Española Island

Our finale to this fabulous week of exploration in the magical islands of Galápagos was no less fabulous than each one of the other seven days has been. In fact, several of our elated guests said, as they returned to the ship in the late afternoon: “you saved the best for last!”

Española Island is the southeastern most and the oldest in the archipelago. It is isolated by the ocean currents and distance and hence harbors several species of birds, plants and animals that are found no where else in the islands - or in the world! It is a small, fairly flat and rocky island and is the center piece of the success story of tortoise restoration and repatriation by the efforts of the National Park and Darwin Station. From a tiny total population of 15 adult tortoises on the brink of extinction, they have been bred in captivity and there are now almost 3000 wild tortoises freely roaming the island and breeding as they have for millennium.

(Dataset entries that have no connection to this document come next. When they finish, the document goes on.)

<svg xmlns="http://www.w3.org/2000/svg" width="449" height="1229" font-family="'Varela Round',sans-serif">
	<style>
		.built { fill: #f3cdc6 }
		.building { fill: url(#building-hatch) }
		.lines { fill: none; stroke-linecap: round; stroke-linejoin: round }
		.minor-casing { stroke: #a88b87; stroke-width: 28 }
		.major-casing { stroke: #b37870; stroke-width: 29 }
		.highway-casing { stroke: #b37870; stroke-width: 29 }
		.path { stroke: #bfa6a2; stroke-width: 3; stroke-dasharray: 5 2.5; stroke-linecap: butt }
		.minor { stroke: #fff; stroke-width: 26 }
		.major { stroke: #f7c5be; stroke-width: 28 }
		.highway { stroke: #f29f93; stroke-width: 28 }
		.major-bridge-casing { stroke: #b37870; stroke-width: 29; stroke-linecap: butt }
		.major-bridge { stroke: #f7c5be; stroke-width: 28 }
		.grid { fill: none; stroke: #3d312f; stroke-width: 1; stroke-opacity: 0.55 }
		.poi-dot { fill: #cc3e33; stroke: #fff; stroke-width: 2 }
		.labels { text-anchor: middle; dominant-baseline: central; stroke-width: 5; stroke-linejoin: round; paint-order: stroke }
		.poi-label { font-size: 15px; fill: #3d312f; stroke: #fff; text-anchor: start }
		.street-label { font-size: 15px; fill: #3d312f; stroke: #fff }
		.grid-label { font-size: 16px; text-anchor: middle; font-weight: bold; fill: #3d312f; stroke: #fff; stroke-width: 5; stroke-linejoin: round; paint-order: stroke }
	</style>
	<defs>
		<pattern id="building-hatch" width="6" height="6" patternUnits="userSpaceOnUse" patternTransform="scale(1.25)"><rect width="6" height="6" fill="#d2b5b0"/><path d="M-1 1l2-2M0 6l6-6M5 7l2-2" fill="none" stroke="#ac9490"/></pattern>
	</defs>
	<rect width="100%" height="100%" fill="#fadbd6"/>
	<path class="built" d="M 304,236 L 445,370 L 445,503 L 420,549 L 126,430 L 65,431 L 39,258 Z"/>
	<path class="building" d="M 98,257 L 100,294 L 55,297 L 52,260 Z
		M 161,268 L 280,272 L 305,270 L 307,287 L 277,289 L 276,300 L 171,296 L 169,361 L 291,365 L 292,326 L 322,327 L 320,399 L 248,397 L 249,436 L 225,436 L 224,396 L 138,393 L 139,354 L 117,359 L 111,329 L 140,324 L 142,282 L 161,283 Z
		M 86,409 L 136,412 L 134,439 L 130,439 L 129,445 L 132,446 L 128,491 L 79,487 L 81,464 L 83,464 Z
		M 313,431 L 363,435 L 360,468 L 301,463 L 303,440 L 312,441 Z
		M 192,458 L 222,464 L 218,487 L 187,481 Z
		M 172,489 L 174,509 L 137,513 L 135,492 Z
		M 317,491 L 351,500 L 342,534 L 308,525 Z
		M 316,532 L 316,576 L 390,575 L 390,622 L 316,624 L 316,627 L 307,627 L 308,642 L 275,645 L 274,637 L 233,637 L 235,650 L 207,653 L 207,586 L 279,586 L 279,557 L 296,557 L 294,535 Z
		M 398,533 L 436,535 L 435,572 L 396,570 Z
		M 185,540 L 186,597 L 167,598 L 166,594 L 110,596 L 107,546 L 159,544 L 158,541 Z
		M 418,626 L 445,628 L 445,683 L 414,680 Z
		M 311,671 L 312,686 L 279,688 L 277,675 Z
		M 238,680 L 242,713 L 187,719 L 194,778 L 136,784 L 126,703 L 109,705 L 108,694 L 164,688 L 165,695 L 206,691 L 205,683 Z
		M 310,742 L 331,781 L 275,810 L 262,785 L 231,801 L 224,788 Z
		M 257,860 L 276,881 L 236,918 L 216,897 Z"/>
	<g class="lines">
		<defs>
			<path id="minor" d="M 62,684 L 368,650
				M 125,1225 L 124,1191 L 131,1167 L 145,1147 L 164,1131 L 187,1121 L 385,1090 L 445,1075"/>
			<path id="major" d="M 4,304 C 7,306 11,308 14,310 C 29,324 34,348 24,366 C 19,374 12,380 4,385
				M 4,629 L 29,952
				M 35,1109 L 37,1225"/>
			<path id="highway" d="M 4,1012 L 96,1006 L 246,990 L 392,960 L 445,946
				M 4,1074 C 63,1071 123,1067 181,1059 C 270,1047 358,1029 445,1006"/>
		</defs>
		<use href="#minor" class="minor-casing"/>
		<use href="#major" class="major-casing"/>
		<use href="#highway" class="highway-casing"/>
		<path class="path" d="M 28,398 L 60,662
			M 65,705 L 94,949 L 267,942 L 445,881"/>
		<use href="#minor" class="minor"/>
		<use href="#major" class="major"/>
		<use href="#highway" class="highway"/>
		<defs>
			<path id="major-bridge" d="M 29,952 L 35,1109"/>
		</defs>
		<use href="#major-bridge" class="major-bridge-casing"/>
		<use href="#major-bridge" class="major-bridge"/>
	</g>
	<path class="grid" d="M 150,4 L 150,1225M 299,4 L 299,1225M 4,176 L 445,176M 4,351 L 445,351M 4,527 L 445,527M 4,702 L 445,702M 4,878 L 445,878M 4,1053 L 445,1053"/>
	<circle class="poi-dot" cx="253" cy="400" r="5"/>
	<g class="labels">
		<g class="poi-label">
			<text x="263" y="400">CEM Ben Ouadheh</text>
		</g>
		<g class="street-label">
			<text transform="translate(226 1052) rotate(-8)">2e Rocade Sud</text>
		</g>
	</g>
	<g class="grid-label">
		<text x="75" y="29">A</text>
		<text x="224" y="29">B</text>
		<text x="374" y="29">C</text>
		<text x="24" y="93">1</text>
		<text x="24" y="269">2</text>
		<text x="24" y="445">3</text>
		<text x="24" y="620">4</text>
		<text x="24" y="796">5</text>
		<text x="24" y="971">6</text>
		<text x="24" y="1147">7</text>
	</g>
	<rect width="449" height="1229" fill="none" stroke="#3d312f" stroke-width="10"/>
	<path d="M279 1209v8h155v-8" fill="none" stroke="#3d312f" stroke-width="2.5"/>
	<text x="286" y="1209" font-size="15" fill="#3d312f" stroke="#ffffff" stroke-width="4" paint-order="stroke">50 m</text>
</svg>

We began our day bright and early; a group of kayakers took to the water in the yellow boats and paddled along the islet of Gardner. They were escorted by frisky sea lions and admired the soaring sea birds and were predictably quite hungry by the time they joined the rest of us at breakfast.

We slipped into our wetsuits and boarded the Zodiacs and returned to Gardner to snorkel with schools of fish (the juvenile king angels were particularly colorful!) and several very playful, graceful and curious sea lions. Later, on the mile long brilliant white sand beach we took yet more photos of sea lions and enjoyed strolling, swimming or just relaxing. This has got to be one of the most beautiful beaches in the world and we were delighted to be sharing it with a couple hundred Pinnipeds rather than other Homo sapiens!

The afternoon’s walk along a rough boulder trail was absolutely spectacular. We hiked among the ubiquitous sea lions and reddish iguanas, then through nesting blue foot and Nazca boobies and to the cliff edge where we admired a blow hole that blasted spray high into the cool afternoon sky. We sat on the cliff and watched sea birds soaring above us and elegant waved albatross courting in the drying grasses, and we were grateful for having been privileged to witness nature at her most innocent.

May the wildlife of Galápagos remain ever fearless and jealously protected, so that generations to come can enjoy them as we have!